Ring stability is, on the other hand, extremely important, and this is where conventional rings are better by a fairly wide margin.

Many domestic ProStock teams are currently having Total Seal make rings for them with special coatings (on the ring sides) and they lap them to achieve the minimum ring to groove clearances they're after. It's interesting to note that none of these rings are of the gapless variety. Being a relatively small company (compared to some of the more prominant OE ring suppliers), Total Seal can, and does make a lot of small-batch "special" rings that work pretty well, but these are a long way from what they're selling over the counter to import racers.

The Total Seal rings that are custom-made for some race teams are not the same pieces you have access to either.

Gapless rings have end gaps too, but they overlap in such a way as to be described (and marketed) as gapless.

When you push too much fuel between the rings, it'll finally "explode" if there's any detonation in the chamber, blowing the ring lands out. This happens frequently on engines using gapless second rings.....

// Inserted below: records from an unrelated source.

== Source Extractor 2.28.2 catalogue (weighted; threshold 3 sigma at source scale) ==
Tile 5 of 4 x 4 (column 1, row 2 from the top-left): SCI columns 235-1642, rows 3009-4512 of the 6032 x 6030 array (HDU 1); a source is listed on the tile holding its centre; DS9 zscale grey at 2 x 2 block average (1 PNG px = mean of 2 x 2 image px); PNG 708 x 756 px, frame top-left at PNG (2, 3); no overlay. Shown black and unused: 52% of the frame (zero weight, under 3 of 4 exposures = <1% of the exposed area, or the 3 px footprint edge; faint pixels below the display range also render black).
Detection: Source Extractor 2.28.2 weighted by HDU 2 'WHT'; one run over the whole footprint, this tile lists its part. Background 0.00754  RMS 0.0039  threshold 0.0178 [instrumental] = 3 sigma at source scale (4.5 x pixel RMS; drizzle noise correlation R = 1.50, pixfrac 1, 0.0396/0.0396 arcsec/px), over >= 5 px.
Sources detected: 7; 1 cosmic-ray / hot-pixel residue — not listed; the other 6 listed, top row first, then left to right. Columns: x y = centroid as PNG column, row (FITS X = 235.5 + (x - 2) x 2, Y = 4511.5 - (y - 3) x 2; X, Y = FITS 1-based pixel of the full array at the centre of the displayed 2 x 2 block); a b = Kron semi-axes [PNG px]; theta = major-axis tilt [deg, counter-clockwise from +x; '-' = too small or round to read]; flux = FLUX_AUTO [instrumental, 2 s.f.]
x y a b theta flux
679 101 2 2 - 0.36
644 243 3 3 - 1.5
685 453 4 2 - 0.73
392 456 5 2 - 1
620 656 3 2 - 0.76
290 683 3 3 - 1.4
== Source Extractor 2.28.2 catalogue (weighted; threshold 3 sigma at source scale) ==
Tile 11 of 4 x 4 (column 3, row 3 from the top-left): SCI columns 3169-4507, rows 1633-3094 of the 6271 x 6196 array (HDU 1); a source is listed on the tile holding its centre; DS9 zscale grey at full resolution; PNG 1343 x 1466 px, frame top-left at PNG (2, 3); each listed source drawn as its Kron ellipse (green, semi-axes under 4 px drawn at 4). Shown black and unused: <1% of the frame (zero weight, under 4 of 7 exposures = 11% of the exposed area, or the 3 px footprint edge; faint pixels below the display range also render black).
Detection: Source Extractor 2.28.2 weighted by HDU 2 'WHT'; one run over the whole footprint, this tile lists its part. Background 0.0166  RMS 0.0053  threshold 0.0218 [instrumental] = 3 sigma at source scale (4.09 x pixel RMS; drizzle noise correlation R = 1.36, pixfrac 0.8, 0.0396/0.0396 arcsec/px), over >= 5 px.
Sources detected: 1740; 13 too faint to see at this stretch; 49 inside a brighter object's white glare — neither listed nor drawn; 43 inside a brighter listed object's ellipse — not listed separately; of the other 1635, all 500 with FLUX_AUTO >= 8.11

Zero end-gap ring designs are constructed where the ends of the ring are cut to half thickness. When installed in the piston, the half-thickness sections of the ring overlap. When the engine is running, the ring heats and expands. The ends of the zero end gap ring slide across each other, which in turn, leaves no gap for the gases to escape. In a more conventional high-performance ring combination, the gaps actually close when the engine is running. Very little pressure actually escapes through this opening. Because of this, the tradeoffs in ring weight (a conventional ring is typically lighter than a zero end-gap design), and sealing capability (a conventional, thin high-performance ring incorporates a barrel shape; a zero end-gap ring doesn’t) simply aren’t worth it. The bottom line: a conventional ring will outperform a zero end-gap ring. The only exception would be in alcohol-fueled applications. Alcohol fuels are not compatible with motor oil, and any residual alcohol that may be in the combustion chambers after the engine is shut off can drain through the ring gap and contaminate the oil. In this case, a zero end-gap ring can prevent this from occurring.